An interesting application of autoencoders is outlier detection. That is, detecting data which does not correspond to "normal". The purpose of this assignment is to build a neural network autoencoder, and use it to detect the malicious log in attempts in the data set. Note that the autoencoder you will be using should just be a regular one, not a variational autoencoder.
How do we use an autoencoder to do outlier detection? This is accomplished by building an autoencoder, training it on "normal" data, and then looking at the value of the loss function for the "normal" data versus the "outlier" data. If the autoencoder is crafted properly and well-trained, you should be able to come up with a criteria for the value of the loss function which distinguishes between normal and outlier data.
Create a Python script, called kdd_ae.py
, which performs the following steps:
- reads in the KDD data set given in the link above. You may assume that the above CSV file is colocated with the script; the file name may be hard-coded.
- separates the input and output data from the data set (you may hard-code the columns for this assignment),
- scales each feature in the input data to the range 0-1 (the function
sklearn.preprocessing.minmax_scale()
may be useful here), - splits the input and output data into three data sets: training, validation and testing data sets,
- builds a neural network autoencoder, using Keras,
- trains the network on the training data, but only on non-malicious login attempts,
- calculates the mean-squared error for each data point in the validation data, after passing the validation data through the network,
- for the previously calculated mean-squared error of the validation data, calculates the mean and standard deviation of the normal data points, and the malicious data points, and prints them out.
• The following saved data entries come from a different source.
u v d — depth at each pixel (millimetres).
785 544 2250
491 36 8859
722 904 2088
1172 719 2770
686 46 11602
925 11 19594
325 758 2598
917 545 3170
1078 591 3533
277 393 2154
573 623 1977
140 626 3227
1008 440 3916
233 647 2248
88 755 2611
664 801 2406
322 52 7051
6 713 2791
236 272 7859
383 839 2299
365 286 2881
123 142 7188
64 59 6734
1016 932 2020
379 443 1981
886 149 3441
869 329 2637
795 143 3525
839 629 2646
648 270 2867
- using the mean and standard deviations calculated above, sets an appropriate threshold to separate the normal log in attempts from the malicious, and prints it out (you don't need to calculate this, you may just look at the numbers and pick a good value),
- calculates the mean-squared error for each data point in the test data, after passing the test data through the network,
- uses the threshold value determined above to predict the normal and malicious data points in the test data set,
- prints out the confusion matrix of the test data predictions versus the actual test data labels (the
sklearn.metrics.confusion_matrix
function may be useful here).
Experiment with your script, varying the parameters in your model (number of hidden layers, number of nodes per layer, size of latent space, activation functions, presence/absence of regularization or dropout or batch normalization, cost function, optimization algorithm) to get the best model you can find. You should run the training until the loss stops improving.
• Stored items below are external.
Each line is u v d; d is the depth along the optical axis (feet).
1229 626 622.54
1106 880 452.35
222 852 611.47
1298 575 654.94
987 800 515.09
Your script will be tested from the Linux command line, thus:
$ python kdd_ae.py
Reading KDD data file.
Building network.
Training network.
Summary of validation data results:
mean std
binary_labels
0.0 0.003351 0.006613
1.0 0.093298 0.034623
Setting threshold to 0.05.
Test data confusion matrix:
[[19446 21]
[ 2 181]]
$
The script will be graded on functionality, but also on form. This means your script should use meaningful variable names and be well commented.
Submit your kdd_ae.py
. Assignments will be graded on a 10 point basis. Due date is May 23rd 2024 (midnight), with 0.5 penalty point per day off for late submission until the cut-off date of May 30th, at 11:00am.